Was it self-defense and the defense of others, or was it an unjustified attack with a baseball bat?
The jury in Comanche County District Judge Emmit Tayloe’s courtroom on Thursday were tasked with answering this question before finding Kristopher Werner Gohl, 45, of Lawton, not guilty of aggravated assault and battery, a crime that is punishable by up to five years in prison.
Gohl was on trial on Wednesday and Thursday for allegations of striking Bruce Rodenberger three times with a baseball bat on April 15, 2021. Rodenberger now suffers from severe disabilities and was not able to verbally testify in court.
At the heart of the trial was a security video that showed Rodenberger leaving the house, walking on the sidewalk and Gohl coming out shortly after, standing on the top stairs with a baseball bat.
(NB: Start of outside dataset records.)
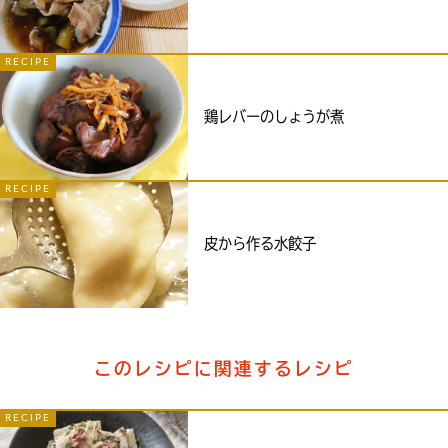
RECIPE
鶏レバーのしょうが煮
RECIPE
皮から作る水餃子
このレシピに関連するレシピ
RECIPE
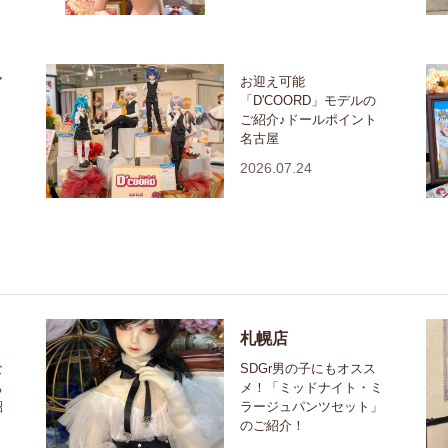
ア
お迎え可能
「D'COORD」モデルの
ご紹介♪ドールポイント
名古屋
2026.07.24
札幌店
な
SDGr男の子にもオスス
ち
メ！「ミッドナイト・ミ
紹
ラージュパンツセット」
のご紹介！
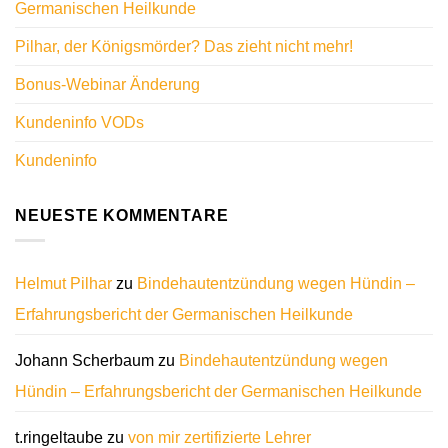
Germanischen Heilkunde
Pilhar, der Königsmörder? Das zieht nicht mehr!
Bonus-Webinar Änderung
Kundeninfo VODs
Kundeninfo
NEUESTE KOMMENTARE
Helmut Pilhar
zu
Bindehautentzündung wegen Hündin –
Erfahrungsbericht der Germanischen Heilkunde
Johann Scherbaum
zu
Bindehautentzündung wegen
Hündin – Erfahrungsbericht der Germanischen Heilkunde
t.ringeltaube
zu
von mir zertifizierte Lehrer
Rodenberger then came back toward the staircase, but turned away after Gohl made a step toward him, while remaining at the top of the stairs.
However, that’s when the video stopped for what Assistant District Attorney John Roose said was 59 seconds, resuming only when Rodenberger was already on the ground at the top of the stairs.
For Roose, this was evidence enough to argue that Rodenberger did not attack Gohl and there was no reason for self-defense.
“Why wasn’t Kris letting him walk away? Kris moved to him. It doesn’t look like Bruce is a threat to anybody,” Roose argued. “The video is exactly what you see, the victim is 20, 30 feet off the door. Who was he threatening?”
Defense Attorney Chance Rabon in his closing statement said that Kris had every right to stand where he stood.
“Nobody should be provoked by somebody standing on stairs,” he said. “Words alone don’t make someone an aggressor. Kris did not chase Bruce down, Bruce came back.”
Instead, Rabon said, Gohl had “made a stance against domestic violence.” He emphasized that Gohl was acting in self-defense and the defense of Rodenberger’s then-girlfriend Kira Wilkerson, who had testified she’d been beaten by Rodenberger many times, among others on that night, according to Rabon.
Gohl’s then-girlfriend Stormy Johnson, whose apartment he was at on that evening, had testified earlier on Thursday that “screaming” and “banging on the floor” happened “almost every night” in the apartment above them, causing her son to wake up in the middle of the night. She also recalled an incident of Wilkerson telling her that “he just broke my nose.” She also testified that Gohl had helped Wilkerson before, for example by picking her up from a gas station after she’d been beaten up.
According to Johnson, she and Wilkerson had come up with a sign, loud stomping on the floor, that Wilkerson could give if she needed urgent help. A sign that Johnson and Gohl heard on the night of April 15, 2021, and Johnson testified that she recalled saying, “we have to help her.”
When Rodenberger came down the stairs and walked out of the breezeway and onto the sidewalk, Gohl positioned himself in front of the door to the house and warned Rodenberger he would “crack” him with the baseball bat if he returned up the stairs. Johnson testified that Gohl warned Rodenberger “several times.”
The prosecution disagreed.
Roose: “When Bruce is outside, is he beating up Kira? If Kira is not out there, how are you defending her?”
Roose’s closing statement also focused heavily on the question of reasonable force, one of the hallmarks when it comes to deciding if an action was in fact self-defense.
“Bruce didn’t have a weapon, he never had a weapon,” Roose said. “If Bruce had no weapon, why use a bat? Even his girlfriend thought he used too much force.”
Rabon disagreed, saying that Gohl had only used 25 percent force in his first swing, and 50 percent in his second, but Rodenberger kept attacking him.
“Bruce couldn’t stand somebody between him and his victim,” he said. “Kris tried not to go full board, but Bruce didn’t give Kris that option.”